- [Problems to solve]:
• a. Answer these questions about the forum post on working with mentally disabled people, one answer per line and marked the same way.
(i) What obsessive interests does the man with mild cognitive disability have?
(ii) What did his mother say about his diagnosis?
(iii) What two reasons does the post give for non-autistic mentally disabled people being forgiving of social mistakes?
• b. In the forum post on working with mentally disabled people, rewrite the paragraph beginning "With non-autistic mentally disabled people" as a short bulleted list that keeps its main points.
• c. Print the part of the forum post on working with mentally disabled people starting at "With non-autistic mentally" and ending at "an aspie makes.".

- [Excerpted passage]:

┌──

Working with mentally disabled (LFA, Downs, CP, etc)
I agree with those who say it depends. I think aspies are more likely to find LFAs easy to understand because many of the same traits are present in aspies and in LFAs - just a lot more pronounced in LFAs. And many mentally disabled people who don't have an autism spectrum diagnosis nevertheless have some traits, for example I know a guy with a diagnosis of mild cognitive disability who stims, has obsessive interests (insects and crawly things) and talks in an odd tone of voice. I've asked his Mom if he has AS, and she's said he's not diagnosed as being on the autism spectrum, just cognitively disabled.
With non-autistic mentally disabled people, they can be hard to read for the same reasons that NTs are hard to read. But many of them will act a lot like an NT kid a lot younger than their actual age, and many aspies get along better with younger kids, so they can be easier to read than NTs as a result. They also tend to be more forgiving of social mistakes in others, partly because they may not be aware you broke a social rule, and partly because they know what it's like to misunderstand things and make mistakes even if they wouldn't make the kind of mistakes an aspie makes.

└──

- [Data extract]:
┌──

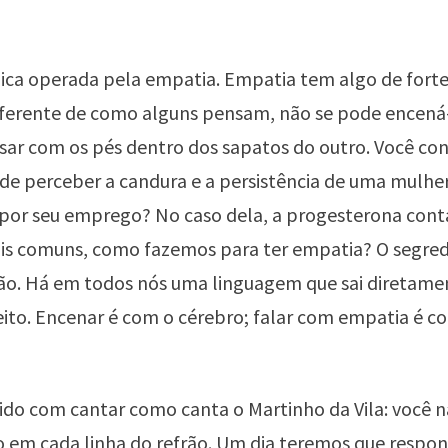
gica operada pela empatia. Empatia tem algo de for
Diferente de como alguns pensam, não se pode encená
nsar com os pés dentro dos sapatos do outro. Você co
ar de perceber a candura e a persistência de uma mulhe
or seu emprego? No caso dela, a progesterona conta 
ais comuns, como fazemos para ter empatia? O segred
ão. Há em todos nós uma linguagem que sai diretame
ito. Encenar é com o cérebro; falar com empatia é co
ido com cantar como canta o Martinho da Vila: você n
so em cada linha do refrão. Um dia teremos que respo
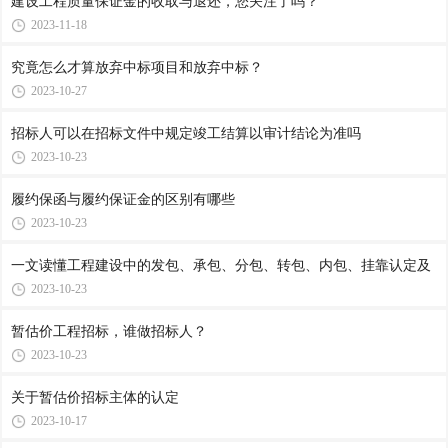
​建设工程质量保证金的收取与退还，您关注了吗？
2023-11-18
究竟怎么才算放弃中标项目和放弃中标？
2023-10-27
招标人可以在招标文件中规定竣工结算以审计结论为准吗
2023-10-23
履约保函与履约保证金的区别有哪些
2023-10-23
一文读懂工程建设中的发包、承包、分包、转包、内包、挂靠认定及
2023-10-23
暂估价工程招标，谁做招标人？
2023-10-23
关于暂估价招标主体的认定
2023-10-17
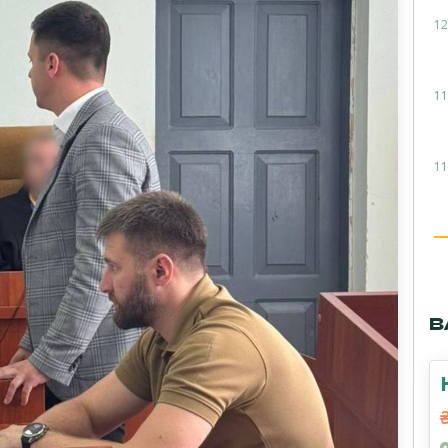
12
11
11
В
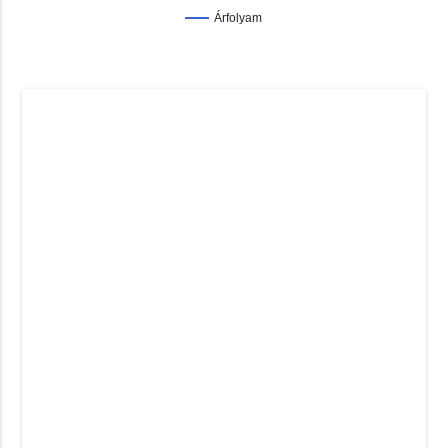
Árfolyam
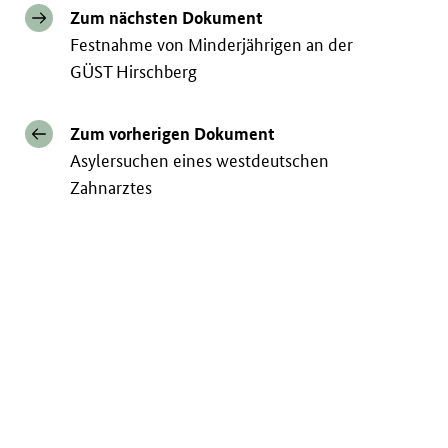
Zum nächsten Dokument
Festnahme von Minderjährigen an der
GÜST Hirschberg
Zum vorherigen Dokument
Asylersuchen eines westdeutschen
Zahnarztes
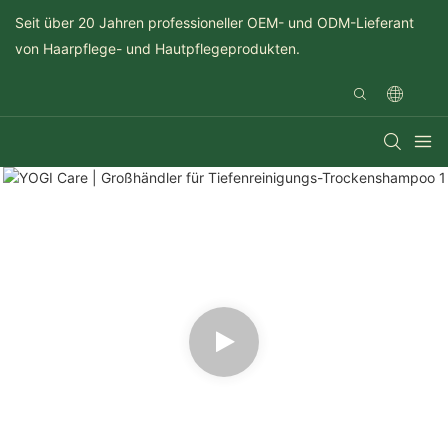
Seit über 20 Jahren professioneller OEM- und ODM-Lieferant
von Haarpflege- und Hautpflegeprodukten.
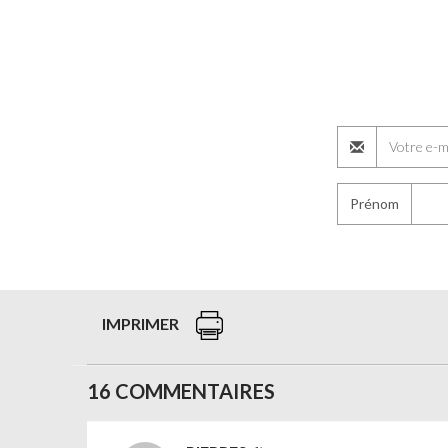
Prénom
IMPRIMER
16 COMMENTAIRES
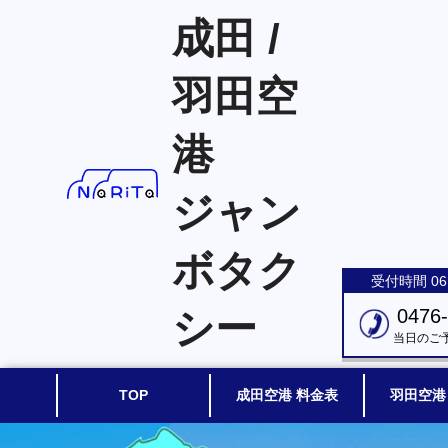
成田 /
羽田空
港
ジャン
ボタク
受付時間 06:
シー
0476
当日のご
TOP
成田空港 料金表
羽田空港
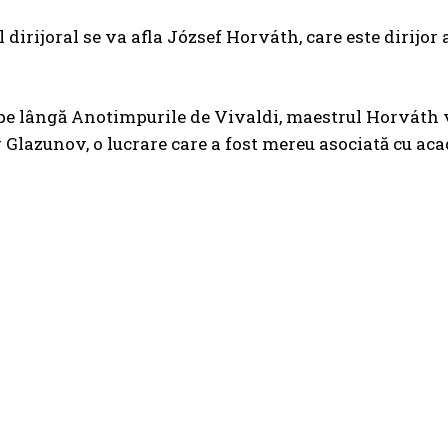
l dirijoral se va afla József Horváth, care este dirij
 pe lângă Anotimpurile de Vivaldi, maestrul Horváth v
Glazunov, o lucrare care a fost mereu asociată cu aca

└──

- [Answers to this exercise]:
• a.
(i) Insects and crawly things.
(ii) She said he is not diagnosed as being on the autism spectrum and is only cognitively disabled.
(iii) They may not realize a social rule was broken, and they know what it is like to misunderstand things and make mistakes.

• b.
- Non-autistic mentally disabled people can be hard to read for the same reasons NTs are.
- Many of them act like an NT kid much younger than their actual age.
- Because many aspies get along better with younger kids, these people can be easier for them to read than NTs.
- They tend to be more forgiving of social mistakes, partly because they may not notice a broken social rule.
- They also know what it is like to misunderstand things and make mistakes, even if not the same kinds of mistakes an aspie makes.

• c.
With non-autistic mentally disabled people, they can be hard to read for the same reasons that NTs are hard to read. But many of them will act a lot like an NT kid a lot younger than their actual age, and many aspies get along better with younger kids, so they can be easier to read than NTs as a result. They also tend to be more forgiving of social mistakes in others, partly because they may not be aware you broke a social rule, and partly because they know what it's like to misunderstand things and make mistakes even if they wouldn't make the kind of mistakes an aspie makes.